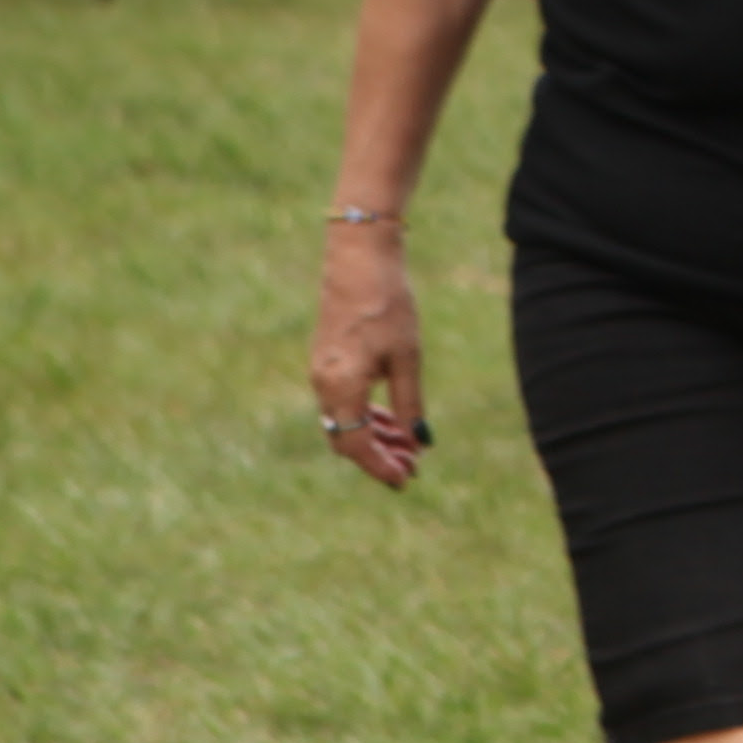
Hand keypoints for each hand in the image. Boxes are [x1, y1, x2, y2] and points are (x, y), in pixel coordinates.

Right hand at [309, 230, 431, 491]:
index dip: (380, 467)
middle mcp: (323, 386)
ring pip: (344, 422)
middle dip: (378, 457)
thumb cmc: (388, 307)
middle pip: (346, 439)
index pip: (356, 445)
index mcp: (341, 388)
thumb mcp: (407, 359)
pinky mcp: (326, 363)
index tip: (406, 480)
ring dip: (374, 437)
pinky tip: (393, 420)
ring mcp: (321, 374)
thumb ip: (410, 403)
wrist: (358, 261)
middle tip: (412, 469)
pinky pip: (342, 403)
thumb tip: (421, 442)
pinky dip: (366, 416)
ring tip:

#####

● **REQUIRED WORK**
With the pictures excluded, restate the material exactly as it stands.

● **RESPONSE TO THE EXERCISE**
Hand keypoints for each hand in the image. Boxes are [x1, y1, x2, y2] and points are (x, y), in pixel coordinates.

Right hand at [309, 230, 431, 491]:
index dip: (380, 467)
middle mcp: (323, 386)
ring pip: (344, 422)
middle dip: (378, 457)
thumb cmc: (388, 307)
middle pip: (346, 439)
index pip: (356, 445)
index mcp: (341, 388)
thumb mcp: (407, 359)
pinky mcp: (326, 363)
index tip: (406, 480)
ring dip: (374, 437)
pinky tip: (393, 420)
ring mcp: (321, 374)
thumb ip: (410, 403)
wrist: (358, 261)
middle tip: (412, 469)
pinky pip: (342, 403)
thumb tip: (421, 442)
pinky dip: (366, 416)
ring tip:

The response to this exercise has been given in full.